A cannon on a railroad car is facing in a direction parallel to the tracks (the figure below). It fires a ball with mass m at a speed of c (relative to the car) at time t = 0. The opposite side of the car is hit by the cannon ball at time t. The length of the car (inside) is L. If the cannon plus the car have a mass M, what is the recoil speed v of the car, the distance x moved by the car and the time t ?

According to a Newtonian observer, the following formulas are valid:

  m.(c - v) = M.v
  x = v.t
  L = c.t
Known quantities are : c , m , M , L . The unknowns are : t , x , v . Hence:
  t = L/c
  v = m/(M + m).c
  x = m/(M + m).L
Example for (c - v) = v , hence v = c/2 :
  m = M
  x = L/2 
In agreement with what might be expected in this case.

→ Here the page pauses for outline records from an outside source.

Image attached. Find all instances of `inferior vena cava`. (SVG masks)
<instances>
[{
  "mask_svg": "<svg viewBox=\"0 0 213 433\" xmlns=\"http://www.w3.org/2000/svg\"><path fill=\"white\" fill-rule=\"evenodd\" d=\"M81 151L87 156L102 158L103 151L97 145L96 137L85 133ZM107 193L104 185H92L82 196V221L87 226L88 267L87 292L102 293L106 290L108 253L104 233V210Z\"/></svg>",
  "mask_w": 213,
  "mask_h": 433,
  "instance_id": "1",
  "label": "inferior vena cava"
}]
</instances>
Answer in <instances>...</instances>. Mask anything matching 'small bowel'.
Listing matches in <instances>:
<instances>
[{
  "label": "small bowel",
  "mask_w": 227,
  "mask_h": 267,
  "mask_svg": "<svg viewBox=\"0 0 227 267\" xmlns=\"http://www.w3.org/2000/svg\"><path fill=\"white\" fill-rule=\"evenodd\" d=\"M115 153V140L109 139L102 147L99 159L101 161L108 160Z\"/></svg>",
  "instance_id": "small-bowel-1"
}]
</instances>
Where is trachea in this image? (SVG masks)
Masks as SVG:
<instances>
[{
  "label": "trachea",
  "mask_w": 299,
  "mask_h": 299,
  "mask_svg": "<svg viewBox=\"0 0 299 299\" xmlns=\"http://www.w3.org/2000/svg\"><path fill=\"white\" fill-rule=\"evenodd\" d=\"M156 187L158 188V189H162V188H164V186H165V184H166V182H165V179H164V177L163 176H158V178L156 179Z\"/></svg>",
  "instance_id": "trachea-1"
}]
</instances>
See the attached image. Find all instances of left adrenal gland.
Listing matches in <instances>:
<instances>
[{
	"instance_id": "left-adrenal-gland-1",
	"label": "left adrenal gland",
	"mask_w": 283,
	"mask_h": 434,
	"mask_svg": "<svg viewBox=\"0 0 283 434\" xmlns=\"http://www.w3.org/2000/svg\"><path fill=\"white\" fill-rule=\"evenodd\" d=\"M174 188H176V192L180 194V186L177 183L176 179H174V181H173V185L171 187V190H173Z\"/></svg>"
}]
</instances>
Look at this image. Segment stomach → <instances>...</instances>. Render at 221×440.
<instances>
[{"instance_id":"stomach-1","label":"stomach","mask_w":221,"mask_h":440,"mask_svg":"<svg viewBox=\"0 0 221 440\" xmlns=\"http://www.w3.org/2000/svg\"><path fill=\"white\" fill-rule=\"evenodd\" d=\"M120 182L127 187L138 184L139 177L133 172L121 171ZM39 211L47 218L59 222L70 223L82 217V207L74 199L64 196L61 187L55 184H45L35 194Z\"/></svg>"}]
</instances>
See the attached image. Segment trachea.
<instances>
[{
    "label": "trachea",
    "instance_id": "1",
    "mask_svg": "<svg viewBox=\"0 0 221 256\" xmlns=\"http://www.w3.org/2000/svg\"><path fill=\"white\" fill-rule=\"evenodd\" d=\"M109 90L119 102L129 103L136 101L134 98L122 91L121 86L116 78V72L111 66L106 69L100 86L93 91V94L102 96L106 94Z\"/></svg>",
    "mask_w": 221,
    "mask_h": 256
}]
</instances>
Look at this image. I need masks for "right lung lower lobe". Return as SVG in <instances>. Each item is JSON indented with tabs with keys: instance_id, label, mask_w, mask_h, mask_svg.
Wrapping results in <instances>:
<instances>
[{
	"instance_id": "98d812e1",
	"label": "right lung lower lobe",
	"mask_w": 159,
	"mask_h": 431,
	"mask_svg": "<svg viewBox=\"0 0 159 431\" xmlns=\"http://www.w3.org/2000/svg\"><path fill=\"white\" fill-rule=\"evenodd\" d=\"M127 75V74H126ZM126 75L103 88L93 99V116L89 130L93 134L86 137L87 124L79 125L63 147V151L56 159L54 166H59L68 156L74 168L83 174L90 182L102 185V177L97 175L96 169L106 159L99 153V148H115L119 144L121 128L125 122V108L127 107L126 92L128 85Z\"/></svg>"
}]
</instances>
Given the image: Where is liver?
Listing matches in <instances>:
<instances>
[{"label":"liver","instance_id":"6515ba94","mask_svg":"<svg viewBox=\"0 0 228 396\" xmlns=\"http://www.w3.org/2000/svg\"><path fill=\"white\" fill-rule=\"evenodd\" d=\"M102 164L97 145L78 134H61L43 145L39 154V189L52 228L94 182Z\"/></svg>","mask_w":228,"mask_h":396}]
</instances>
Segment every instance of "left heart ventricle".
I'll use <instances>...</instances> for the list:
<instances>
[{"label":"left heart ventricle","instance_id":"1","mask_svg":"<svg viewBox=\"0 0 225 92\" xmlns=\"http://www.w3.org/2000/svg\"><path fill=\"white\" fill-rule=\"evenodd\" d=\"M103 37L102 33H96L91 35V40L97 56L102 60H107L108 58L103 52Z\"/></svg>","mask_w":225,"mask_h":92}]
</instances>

Let's proceed with photons instead of cannon balls. Reference (wikipedia) is: Photon.
According to this reference, the (linear) momentum p and the energy E of a photon are mutually related as follows:

  p = E / c
Because everybody seems to adhere to relativistic mechanics these days, it becomes bit of a guesswork what Newton would have thought of this. Because, in classical Newtonian mechanics, photons do not necessarily travel with "the" speed of light c. We think a good start is to assume that the momentum and the energy of a photon, travelling with speed (c - v) now, obey the following relationship:
  p = E / (c - v)     instead of     p = E / c
If the Cannon on a railroad car model is assumed valid for photons, then it follows that:
  m.(c - v) = M.v = E / (c - v)
Conclusion:
  E = m.(c - v)2
In practice it is almost impossible to distinguish this outcome from   E = m.c2 .
Proof. It is clear that the mass of the train wagon is much greater than the mass of the photon:   M >> m .
Therefore it is concluded from the formula   m.(c - v) = M.v   that:   (c - v) >> v   →   (c - v) ≈ c  .
Note. This argument even holds if we choose not to replace the original formula  p = E/c  by  p = E/(c-v) .